* **Szczegóły zadania**
Według wywiadu o pierwszym Weekly Cup: z jaką drużyną i z jakim wynikiem przegrała drużyna avisa, przez co zabrakło jej do ćwierćfinału?

* **Tekst źródłowy**
▼
Pierwszy tydzień nie poszedł po myśli drużyny, ale właśnie Piotr "avis" Świerzyna w niniejszym wywiadzie przekonuje, że to tylko wypadek przy pracy. Oprócz minionego Weekly Cup omówiliśmy też kwestie powstania Incognito, roli avisa w drużynie oraz celach na nadchodzące rozgrywki. Zapraszamy do lektury!


Andrzej Kowalski: Może zacznijmy od pierwszego Weekly Cup w VALORANT East: United, które zakończyło się w niedzielę. Tam dotarliście do trzeciej rundy, pokonaliście Outlawz dość łatwo i BEE. Trochę zabrakło do ćwierćfinału, bo przegraliście z Finest Origin z wynikiem 1:2. Czegoś zabrakło tego dnia? Jak oceniasz wasz występ?

Piotr "avis" Świerzyna: Nasz performance strasznie się różnił między pierwszym a drugim dniem, niestety. Szczerze mówiąc, nie wiem, z czego to wynikło. Czy to była forma dnia, czy też rozkojarzenie. Chłopaki z akademii Finest nas trochę zaskoczyli swoimi postaciami. Było to mało komfortowe, ponieważ ze dwa razy tylko graliśmy na takie zestawienia postaci. Było mi ciężko, bo ja jestem teraz prowadzącym w drużynie, żeby dostosować jej grę.

Można było odnieść wrażenie, że na Haven coś nie zagrało. A to przecież był wasz wybór.

Wygraliśmy Iceboxa, który był ich wyborem, dość gładko. Na kolejnych dwóch mapach wybrali kompozycję z dwoma sentinelami. To było nam trochę nie na rękę, ale po luźniejszej analizie i obejrzeniu tego meczu doszliśmy do wniosku, że mógłby to być łatwy mecz. Po prostu nie umieliśmy przeciwko temu grać. Po naprawie błędów i rozmowie powinno być coraz lepiej, o ile ktoś jeszcze zaskoczy nas czymś takim.

Z dobrej strony pokazuje się wasz najnowszy dodatek do składu – PROFEK. Jak odnajduje się w nowych barwach?

Wszedł do nas jak do siebie. Jest strasznie śmiesznym i luźnym chłopakiem, fajnie się z nim dogaduje. Nie jest osobą nerwową czy miewającą wybuchy agresji. To osoba, która podtrzyma fajną atmosferę, na dodatek dobrze strzela i rozumie grę. Ma tylko jeszcze nawyki z gier mixowych z MAJTKOMATEM. Ale już gadamy o tym od początku i wie, nad czym ma pracować.

A jak oceniasz przeciwników z Finest Origin? Po tym, jak was pokonali, udało im się też wejść do samego finału pierwszego Weekly Cup.
▲
* **Fragment danych**
▼
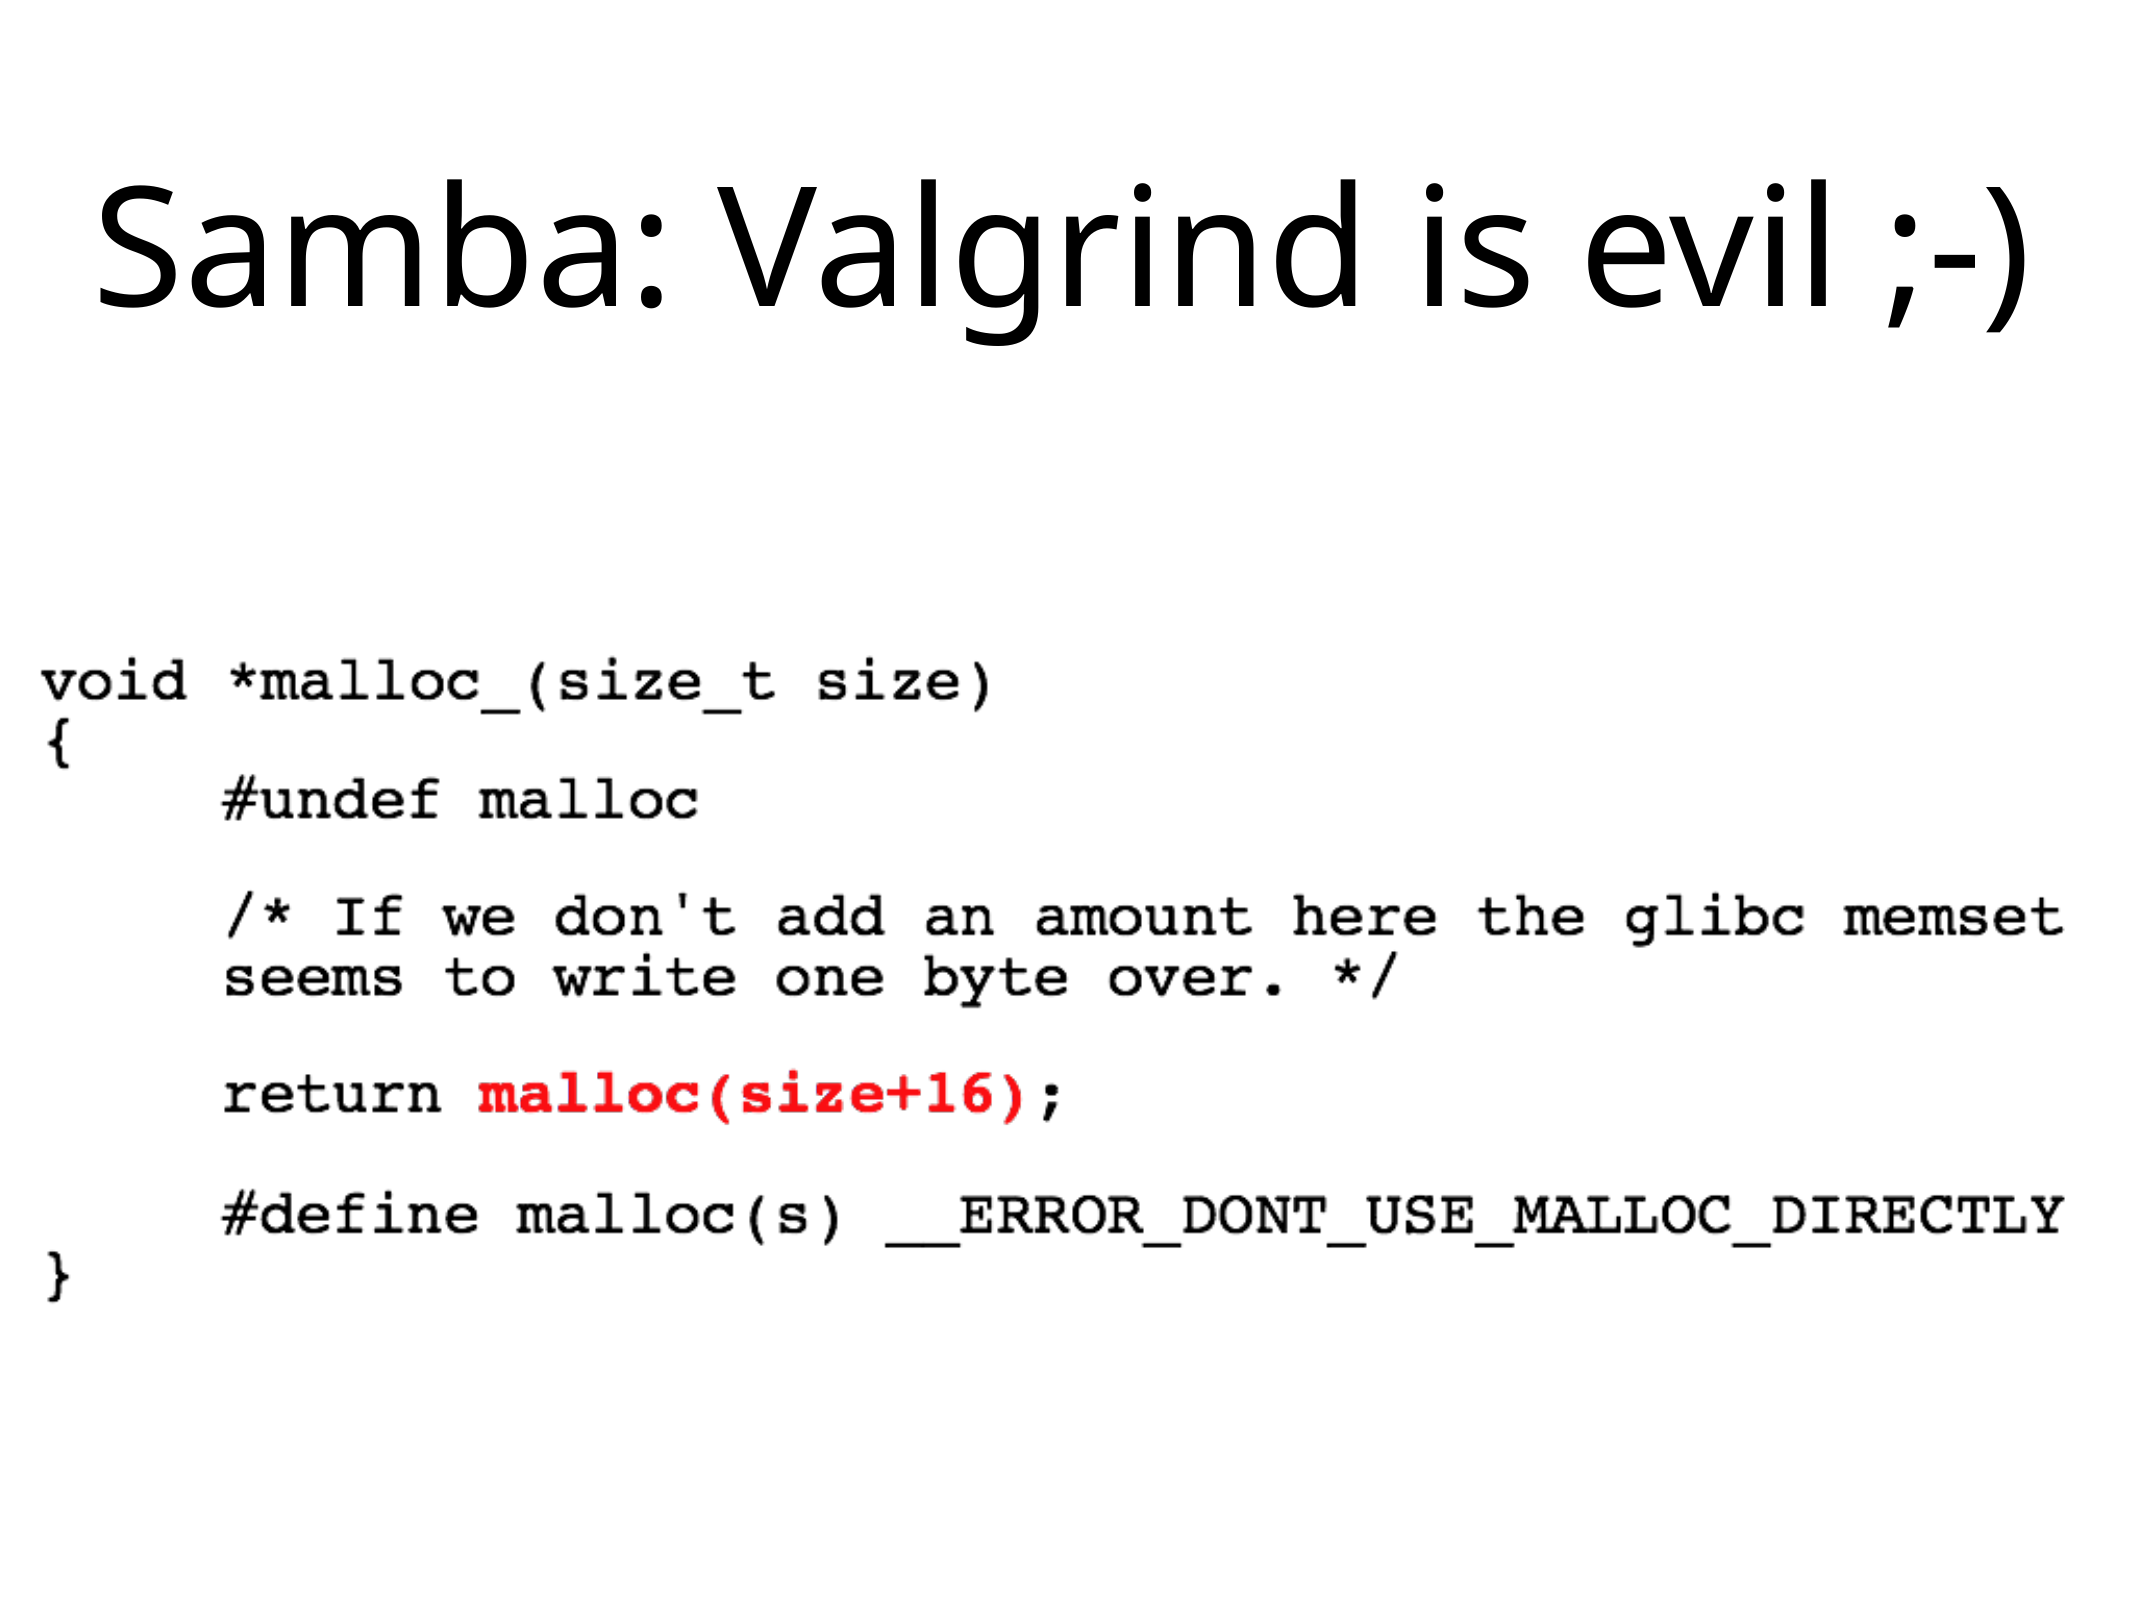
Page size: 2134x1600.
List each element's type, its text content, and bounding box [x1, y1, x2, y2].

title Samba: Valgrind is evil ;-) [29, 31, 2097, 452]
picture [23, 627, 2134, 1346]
▲
* **Rozwiązanie zadania**
Z Finest Origin, z wynikiem 1:2.